» **Exercise prompt**:
Go through the material below, count the lines with the word "Adhes", and reply with the count alone.

» **Dataset entries**:
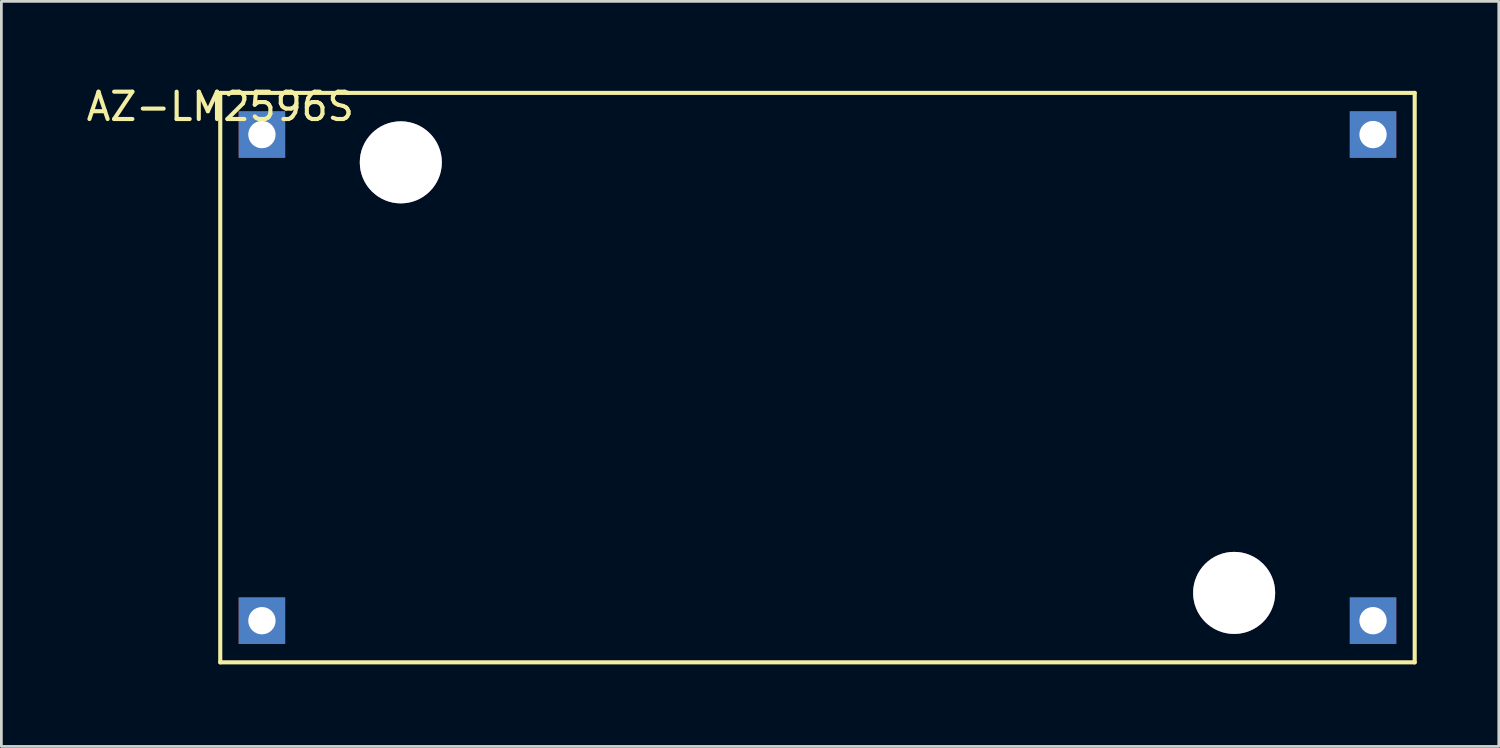
<source format=kicad_pcb>
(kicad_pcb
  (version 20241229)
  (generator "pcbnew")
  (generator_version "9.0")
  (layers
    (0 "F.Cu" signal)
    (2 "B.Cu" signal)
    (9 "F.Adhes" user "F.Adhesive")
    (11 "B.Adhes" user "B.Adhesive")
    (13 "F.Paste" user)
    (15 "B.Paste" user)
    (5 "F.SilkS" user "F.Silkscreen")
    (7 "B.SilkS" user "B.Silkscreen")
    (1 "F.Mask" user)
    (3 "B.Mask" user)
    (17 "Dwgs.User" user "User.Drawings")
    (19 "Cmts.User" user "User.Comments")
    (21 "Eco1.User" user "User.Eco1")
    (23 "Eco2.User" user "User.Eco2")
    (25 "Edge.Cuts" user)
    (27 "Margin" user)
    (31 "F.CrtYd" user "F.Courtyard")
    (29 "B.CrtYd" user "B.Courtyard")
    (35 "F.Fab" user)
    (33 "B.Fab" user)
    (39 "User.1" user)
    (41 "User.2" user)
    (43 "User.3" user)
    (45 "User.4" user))
  (footprint "AZ-LM2596S"
    (layer "F.Cu")
    (at 5.006 0.348)
    (property "Reference" "AZ-LM2596S" (at 0 0.5 0) (layer "F.SilkS") (effects (font (size 1 1) (thickness 0.15))))
    (attr through_hole)
    (fp_line (start 0 0) (end 43.688 0) (stroke (width 0.15) (type solid)) (layer "F.SilkS"))
    (fp_line (start 0 20.828) (end 0 0) (stroke (width 0.15) (type solid)) (layer "F.SilkS"))
    (fp_line (start 43.688 0) (end 43.688 20.828) (stroke (width 0.15) (type solid)) (layer "F.SilkS"))
    (fp_line (start 43.688 20.828) (end 0 20.828) (stroke (width 0.15) (type solid)) (layer "F.SilkS"))
    (pad "1" thru_hole rect (at 1.524 1.524) (size 1.7 1.7) (drill 1) (layers "*.Cu" "*.Mask"))
    (pad "2" thru_hole rect (at 42.164 19.304) (size 1.7 1.7) (drill 1) (layers "*.Cu" "*.Mask"))
    (pad "3" thru_hole rect (at 1.524 19.304) (size 1.7 1.7) (drill 1) (layers "*.Cu" "*.Mask"))
    (pad "4" thru_hole rect (at 42.164 1.524) (size 1.7 1.7) (drill 1) (layers "*.Cu" "*.Mask"))
    (pad "5" thru_hole circle (at 6.604 2.54) (size 3 3) (drill 3) (layers "*.Cu" "*.Mask"))
    (pad "5" thru_hole circle (at 37.084 18.288) (size 3 3) (drill 3) (layers "*.Cu" "*.Mask")))
  (gr_rect
    (start -3 -3)
    (end 51.769 24.251)
    (stroke (width 0.1) (type default))
    (fill no)
    (layer "Edge.Cuts")))
</source>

» **Solution for this task**:
2